Jorinji co-founder, Earnest Migaki grew up with his mother’s miso soup and tsukemono (Japanese pickles). As a third-generation Japanese American born in Portland, he was used to only experiencing these traditional flavors in his home or in Japanese restaurants and markets, but he never anticipated he would be creating these naturally fermented sauces for restaurants, bakeries, and customers throughout the Pacific Northwest.
Earnest met his first wife, Sumiko, after living in Japan for a few years after college. They settled down in Japan for a few years but when the Japanese economy started to falter, they decided to move to Portland in 1994. This was when Sumiko began to experiment with making her own umami-filled miso, the Japanese staple ingredient she and Earnest knew so well.
From the start, it was important for Sumiko to create a handcrafted miso like her mother used to make. Upon moving to the US, she brought miso recipe books and tools to use in continuing the tradition. It took time and experimentation, but she eventually landed on a salty-sweet, earthy miso that captured those familiar flavors from her youth. Along with Earnest, the couple launched Jorinji Miso in 1995. The name “Jorinji” is inspired by a Japanese temple in Sumiko’s hometown and translates as “success forest temple,” a reference to her Japanese roots and the forests of the Pacific Northwest.

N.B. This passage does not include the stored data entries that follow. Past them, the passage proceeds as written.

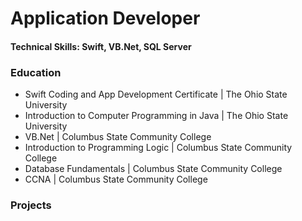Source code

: # Application Developer

#### Technical Skills: Swift, VB.Net, SQL Server

### Education
- Swift Coding and App Development Certificate | The Ohio State University
- Introduction to Computer Programming in Java | The Ohio State University
- VB.Net | Columbus State Community College
- Introduction to Programming Logic | Columbus State Community College
- Database Fundamentals | Columbus State Community College
- CCNA | Columbus State Community College

### Projects
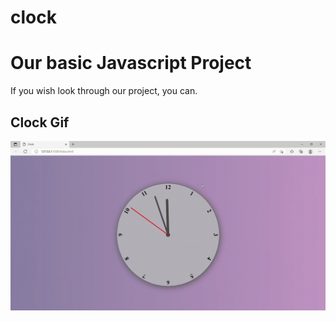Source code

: # clock

<h1> Our basic Javascript Project</h1>

If you wish look through our project, you can.

<h2>Clock Gif </h2>

![](clock.gif)

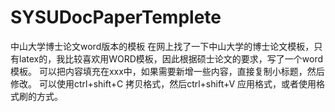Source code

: # SYSUDocPaperTemplete
中山大学博士论文word版本的模板
在网上找了一下中山大学的博士论文模板，只有latex的，我比较喜欢用WORD模板，因此根据硕士论文的要求，写了一个word模板。
可以把内容填充在xxx中，如果需要新增一些内容，直接复制小标题，然后修改。
可以使用ctrl+shift+C 拷贝格式，然后ctrl+shift+V 应用格式，或者使用格式刷的方式。
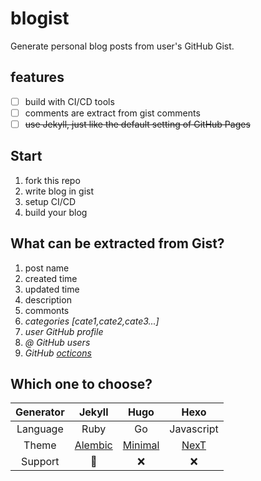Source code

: # blogist

Generate personal blog posts from user's GitHub Gist.

## features

- [ ] build with CI/CD tools
- [ ] comments are extract from gist comments
- [ ] ~~use Jekyll, just like the default setting of GitHub Pages~~

## Start

1. fork this repo
2. write blog in gist
3. setup CI/CD
4. build your blog

## What can be extracted from Gist?

1. post name
2. created time
3. updated time
4. description
5. commonts
6. *categories [cate1,cate2,cate3...]*
7. *user GitHub profile*
8. *@ GitHub users*
9. *GitHub [octicons](https://octicons.github.com/)*

## Which one to choose?

| Generator     | Jekyll        | Hugo  | Hexo      |
|:-------------:|:-------------:|:-----:|:---------:|
| Language      | Ruby          | Go    |Javascript |
| Theme         | [Alembic](https://github.com/daviddarnes/alembic) | [Minimal](https://github.com/calintat/minimal) | [NexT](https://github.com/theme-next/hexo-theme-next) |
| Support       | :tada: | :x: | :x: |
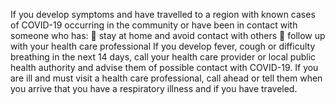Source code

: If you develop symptoms and have travelled to a region with known cases of COVID-19
occurring in the community or have been in contact with someone who has:
 stay at home and avoid contact with others
 follow up with your health care professional
If you develop fever, cough or difficulty breathing in the next 14 days, call your health
care provider or local public health authority and advise them of possible contact with
COVID-19.
If you are ill and must visit a health care professional, call ahead or tell them when you
arrive that you have a respiratory illness and if you have traveled.
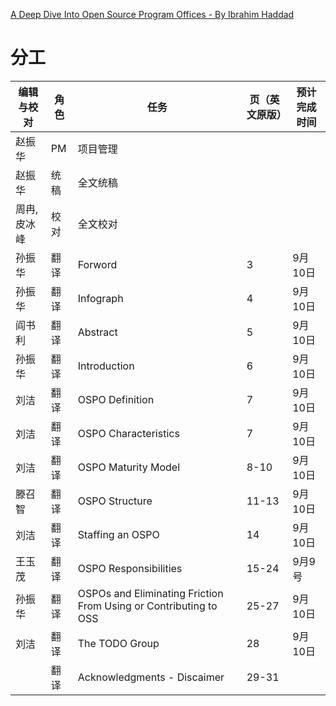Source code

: [A Deep Dive Into Open Source Program Offices - By Ibrahim Haddad](!https://8112310.fs1.hubspotusercontent-na1.net/hubfs/8112310/LF%20Research/LFR_LFAID_Deep_Dive_Open_Source_Program_Offices_081922.pdf?hsCtaTracking=d11dcd9c-049c-4d44-81dc-0d7e07054c67%7Ccb45c958-db17-4c24-ae69-bc723aea709d)
# 分工
| 编辑与校对  | 角色 | 任务                                                               | 页（英文原版） | 预计完成时间 |
| ------ | -- | ---------------------------------------------------------------- | ------- | ------ |
| 赵振华    | PM | 项目管理                                                             |         |        |
| 赵振华    | 统稿 | 全文统稿                                                             |         |        |
| 周冉,皮冰峰     | 校对 | 全文校对                                                             |         |        |
| 孙振华    | 翻译 | Forword                                                          | 3       | 9月10日  |
| 孙振华    | 翻译 | Infograph                                                        | 4       | 9月10日  |
| 阎书利    | 翻译 | Abstract                                                         | 5       | 9月10日  |
| 孙振华    | 翻译 | Introduction                                                     | 6       | 9月10日  |
| 刘洁     | 翻译 | OSPO Definition                                                  | 7       | 9月10日  |
| 刘洁     | 翻译 | OSPO Characteristics                                             | 7       | 9月10日  |
| 刘洁     | 翻译 | OSPO Maturity Model                                              | 8-10    | 9月10日  |
| 滕召智    | 翻译 | OSPO Structure                                                   | 11-13   | 9月10日  |
| 刘洁     | 翻译 | Staffing an OSPO                                                 | 14      | 9月10日  |
| 王玉茂 | 翻译 | OSPO Responsibilities                                            | 15-24   | 9月9号   |
| 孙振华    | 翻译 | OSPOs and Eliminating Friction From Using or Contributing to OSS | 25-27   | 9月10日  |
| 刘洁     | 翻译 | The TODO Group                                                   | 28      | 9月10日  |
|        | 翻译 | Acknowledgments - Discaimer                                      | 29-31   |        |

Sadly, after many successful years, Sumiko passed away in 2013. This sudden occurrence was a blow to Earnest, and he struggled to find a way forward for his business. Luckily, he was surrounded by a community of avid supporters who not only comforted him but also stepped up to help with production and distribution in the trying times.
Things took a turn for the better when he met Yuri at a Portland farmers market in 2015. Like Earnest and Sumiko, Yuri also grew up with a deep respect for the traditional flavors from her childhood, making miso with ingredients harvested by her family. Her career highlighted these values as she worked to share the great food, producers and culture of Japan with the world.
She teamed up with Earnest to further explore the art of fermentation and improve the quality of their products. They embraced the flavor, texture, and consistency already contained in Jorinji Miso, but soon began to build upon this foundation by expanding their product line, appearing in more markets, and even participating in special events like the Portland Fermentation Festival. This partnership eventually grew into a marriage after working so closely together, and we’re grateful for it!